Malcolm Clark, co-ordinator of the Children’s Food Campaign, responded to the news:
“The government’s scrapping of Public Health England’s recommendations on sugar reduction looks like deplorable complacency in the face of a health epidemic. We hope this will not turn out to be an anti-science government. But so far it has chosen to ditch the publication of an evidence review, produced by academics, on possible marketing and fiscal measures to help people reduce their sugar consumption. It has refused to listen to the mass of evidence supporting a sugary drinks duty. It has not apparently heeded the lessons that made food promotion so ill-suited to be dealt with through voluntary agreements. And it is ignoring repeated calls by doctors, dentists and other public health experts to close loopholes in the rules that currently allow the marketing of unhealthy food to children.”

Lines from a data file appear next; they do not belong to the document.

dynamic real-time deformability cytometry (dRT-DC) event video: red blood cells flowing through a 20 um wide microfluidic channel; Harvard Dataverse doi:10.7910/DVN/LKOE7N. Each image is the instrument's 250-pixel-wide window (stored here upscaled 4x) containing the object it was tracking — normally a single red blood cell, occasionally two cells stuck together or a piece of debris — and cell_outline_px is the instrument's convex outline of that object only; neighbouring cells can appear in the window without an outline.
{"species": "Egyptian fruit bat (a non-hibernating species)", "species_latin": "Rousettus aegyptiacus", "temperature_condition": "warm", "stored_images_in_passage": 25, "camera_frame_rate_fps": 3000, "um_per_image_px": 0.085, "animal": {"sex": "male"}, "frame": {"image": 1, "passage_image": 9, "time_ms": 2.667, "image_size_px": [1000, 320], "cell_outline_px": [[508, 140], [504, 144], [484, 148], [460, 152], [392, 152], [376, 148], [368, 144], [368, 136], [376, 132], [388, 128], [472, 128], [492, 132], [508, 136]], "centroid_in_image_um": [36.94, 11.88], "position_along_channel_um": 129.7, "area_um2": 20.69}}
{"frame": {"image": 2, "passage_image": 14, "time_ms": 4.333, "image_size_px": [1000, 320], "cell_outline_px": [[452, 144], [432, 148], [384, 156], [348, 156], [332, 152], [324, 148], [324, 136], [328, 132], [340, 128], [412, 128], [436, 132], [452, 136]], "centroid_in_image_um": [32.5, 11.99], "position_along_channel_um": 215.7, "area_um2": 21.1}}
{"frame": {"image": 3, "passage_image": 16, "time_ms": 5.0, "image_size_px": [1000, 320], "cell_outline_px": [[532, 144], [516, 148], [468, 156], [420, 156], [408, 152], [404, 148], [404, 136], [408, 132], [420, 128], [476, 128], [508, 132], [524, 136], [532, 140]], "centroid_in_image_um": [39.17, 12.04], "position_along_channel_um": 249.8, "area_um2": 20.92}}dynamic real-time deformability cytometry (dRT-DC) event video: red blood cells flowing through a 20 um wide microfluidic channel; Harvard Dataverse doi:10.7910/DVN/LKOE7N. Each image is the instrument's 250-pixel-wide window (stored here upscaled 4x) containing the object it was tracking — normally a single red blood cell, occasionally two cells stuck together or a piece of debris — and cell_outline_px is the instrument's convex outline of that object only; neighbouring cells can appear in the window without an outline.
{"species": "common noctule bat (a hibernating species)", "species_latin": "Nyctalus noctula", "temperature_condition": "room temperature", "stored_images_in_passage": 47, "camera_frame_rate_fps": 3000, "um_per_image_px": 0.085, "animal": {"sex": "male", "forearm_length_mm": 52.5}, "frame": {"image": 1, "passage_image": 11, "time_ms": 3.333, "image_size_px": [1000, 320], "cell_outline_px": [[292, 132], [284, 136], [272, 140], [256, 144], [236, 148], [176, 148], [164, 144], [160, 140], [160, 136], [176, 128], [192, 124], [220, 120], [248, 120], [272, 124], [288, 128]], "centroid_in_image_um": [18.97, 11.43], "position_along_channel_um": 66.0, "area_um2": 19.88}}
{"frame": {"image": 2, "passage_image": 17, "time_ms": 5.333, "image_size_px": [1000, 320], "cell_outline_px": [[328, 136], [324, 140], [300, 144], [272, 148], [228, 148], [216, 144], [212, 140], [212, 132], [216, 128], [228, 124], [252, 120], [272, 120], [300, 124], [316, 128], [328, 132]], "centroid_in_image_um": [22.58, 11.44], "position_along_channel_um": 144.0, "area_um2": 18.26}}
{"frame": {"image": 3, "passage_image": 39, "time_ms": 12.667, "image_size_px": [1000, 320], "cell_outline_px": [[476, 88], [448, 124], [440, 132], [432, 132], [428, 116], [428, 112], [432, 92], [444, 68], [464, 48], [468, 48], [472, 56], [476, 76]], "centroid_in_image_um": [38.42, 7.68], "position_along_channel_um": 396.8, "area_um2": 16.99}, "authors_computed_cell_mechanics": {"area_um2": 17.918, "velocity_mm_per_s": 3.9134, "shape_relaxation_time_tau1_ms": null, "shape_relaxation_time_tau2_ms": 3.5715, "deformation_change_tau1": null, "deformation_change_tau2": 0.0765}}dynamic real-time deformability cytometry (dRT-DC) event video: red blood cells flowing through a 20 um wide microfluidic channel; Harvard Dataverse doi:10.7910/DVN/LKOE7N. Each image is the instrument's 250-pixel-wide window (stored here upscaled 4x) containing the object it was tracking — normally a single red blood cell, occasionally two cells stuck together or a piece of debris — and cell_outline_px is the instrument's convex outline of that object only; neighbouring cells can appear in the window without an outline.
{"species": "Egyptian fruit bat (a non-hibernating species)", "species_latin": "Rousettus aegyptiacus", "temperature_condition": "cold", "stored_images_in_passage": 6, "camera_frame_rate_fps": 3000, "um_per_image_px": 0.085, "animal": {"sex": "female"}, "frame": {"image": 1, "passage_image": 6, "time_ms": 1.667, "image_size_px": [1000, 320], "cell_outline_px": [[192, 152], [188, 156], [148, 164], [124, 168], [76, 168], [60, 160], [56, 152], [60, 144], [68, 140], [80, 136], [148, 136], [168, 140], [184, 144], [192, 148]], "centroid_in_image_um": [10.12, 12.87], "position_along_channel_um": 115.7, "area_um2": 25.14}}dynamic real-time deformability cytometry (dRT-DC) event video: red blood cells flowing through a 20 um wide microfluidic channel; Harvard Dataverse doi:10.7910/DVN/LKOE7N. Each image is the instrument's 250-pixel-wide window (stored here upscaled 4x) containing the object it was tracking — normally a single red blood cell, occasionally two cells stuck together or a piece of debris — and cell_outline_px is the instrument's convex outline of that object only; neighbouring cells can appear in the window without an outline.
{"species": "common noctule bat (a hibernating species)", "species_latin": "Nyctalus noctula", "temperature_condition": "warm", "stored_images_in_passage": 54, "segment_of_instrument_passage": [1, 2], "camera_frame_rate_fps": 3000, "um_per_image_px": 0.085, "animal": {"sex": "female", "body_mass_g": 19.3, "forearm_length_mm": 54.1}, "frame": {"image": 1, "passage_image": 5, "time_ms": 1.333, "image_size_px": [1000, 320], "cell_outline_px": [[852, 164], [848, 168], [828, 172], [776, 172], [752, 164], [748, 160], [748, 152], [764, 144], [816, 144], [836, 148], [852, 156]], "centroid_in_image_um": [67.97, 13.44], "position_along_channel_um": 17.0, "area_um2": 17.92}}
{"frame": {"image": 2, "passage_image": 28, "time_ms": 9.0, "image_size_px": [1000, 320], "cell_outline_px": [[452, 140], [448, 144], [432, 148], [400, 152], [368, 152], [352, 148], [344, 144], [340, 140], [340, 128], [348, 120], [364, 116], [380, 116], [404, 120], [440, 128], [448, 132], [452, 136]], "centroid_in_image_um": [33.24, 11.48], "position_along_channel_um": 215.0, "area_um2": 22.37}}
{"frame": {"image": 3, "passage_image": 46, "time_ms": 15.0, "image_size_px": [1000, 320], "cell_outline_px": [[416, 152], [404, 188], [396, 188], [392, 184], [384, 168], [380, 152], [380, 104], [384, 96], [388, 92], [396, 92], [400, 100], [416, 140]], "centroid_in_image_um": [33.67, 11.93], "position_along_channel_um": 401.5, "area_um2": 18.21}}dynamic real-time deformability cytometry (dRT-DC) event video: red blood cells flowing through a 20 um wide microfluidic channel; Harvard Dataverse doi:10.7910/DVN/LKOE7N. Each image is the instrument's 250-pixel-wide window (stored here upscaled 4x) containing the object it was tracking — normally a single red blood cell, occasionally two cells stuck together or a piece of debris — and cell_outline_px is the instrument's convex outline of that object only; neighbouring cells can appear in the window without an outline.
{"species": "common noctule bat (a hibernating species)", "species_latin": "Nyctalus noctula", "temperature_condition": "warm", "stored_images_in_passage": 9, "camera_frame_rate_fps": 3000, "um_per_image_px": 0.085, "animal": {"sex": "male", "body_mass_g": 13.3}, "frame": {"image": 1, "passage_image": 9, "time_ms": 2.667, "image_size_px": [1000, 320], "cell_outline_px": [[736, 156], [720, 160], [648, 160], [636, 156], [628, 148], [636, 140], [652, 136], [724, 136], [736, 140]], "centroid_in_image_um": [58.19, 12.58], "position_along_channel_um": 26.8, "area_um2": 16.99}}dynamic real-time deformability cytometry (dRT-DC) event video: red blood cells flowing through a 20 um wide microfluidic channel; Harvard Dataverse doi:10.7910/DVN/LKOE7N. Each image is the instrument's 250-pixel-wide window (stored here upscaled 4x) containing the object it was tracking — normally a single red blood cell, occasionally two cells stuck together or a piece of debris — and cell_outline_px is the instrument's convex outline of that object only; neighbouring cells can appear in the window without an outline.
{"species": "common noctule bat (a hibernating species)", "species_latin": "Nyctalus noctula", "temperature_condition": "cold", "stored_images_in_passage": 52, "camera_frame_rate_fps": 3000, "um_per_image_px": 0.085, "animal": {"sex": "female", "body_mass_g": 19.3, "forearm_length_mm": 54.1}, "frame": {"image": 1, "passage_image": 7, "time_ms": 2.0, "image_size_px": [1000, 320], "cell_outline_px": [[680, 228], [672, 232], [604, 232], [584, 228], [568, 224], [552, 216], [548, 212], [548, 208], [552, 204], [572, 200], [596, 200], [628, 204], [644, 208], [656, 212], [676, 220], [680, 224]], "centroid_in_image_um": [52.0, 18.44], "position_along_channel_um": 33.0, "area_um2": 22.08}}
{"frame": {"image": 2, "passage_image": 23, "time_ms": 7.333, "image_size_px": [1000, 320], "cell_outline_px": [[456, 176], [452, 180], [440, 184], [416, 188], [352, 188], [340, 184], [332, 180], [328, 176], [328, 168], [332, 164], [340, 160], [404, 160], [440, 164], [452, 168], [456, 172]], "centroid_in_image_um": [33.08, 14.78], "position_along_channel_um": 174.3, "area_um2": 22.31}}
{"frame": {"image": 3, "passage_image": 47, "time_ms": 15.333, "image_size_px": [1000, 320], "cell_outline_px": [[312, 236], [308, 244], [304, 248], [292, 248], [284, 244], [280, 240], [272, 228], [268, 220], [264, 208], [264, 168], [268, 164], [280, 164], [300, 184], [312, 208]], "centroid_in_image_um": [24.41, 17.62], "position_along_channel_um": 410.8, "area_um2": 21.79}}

“There is only so long the government can stick its fingers in its ears and ignore the scale of the problem. For the sake of the nation’s health and the NHS’s budgets, a different approach, with robust measures and regulation, is needed.”
Notes:
1) Grocer article, 13 July 2015, ‘PHE sugar report held back in favour of wider obesity strategy’
2) The Children's Food Campaign will shortly be publishing a report which reveals how the Government's voluntary approach has failed to change the marketing practices of food and drink companies to better reflect public health goals. Food Promotion: the pillar that never got built uses the Department of Health's own documents to expose food promotion's fate within the Responsibility Deal. It shows how the original good intentions to restrict junk food marketing failed; what went undelivered; and why so little progress was made.
Children's Food Campaign: Campaigning for policy changes so that all children can easily eat sustainable and healthy food.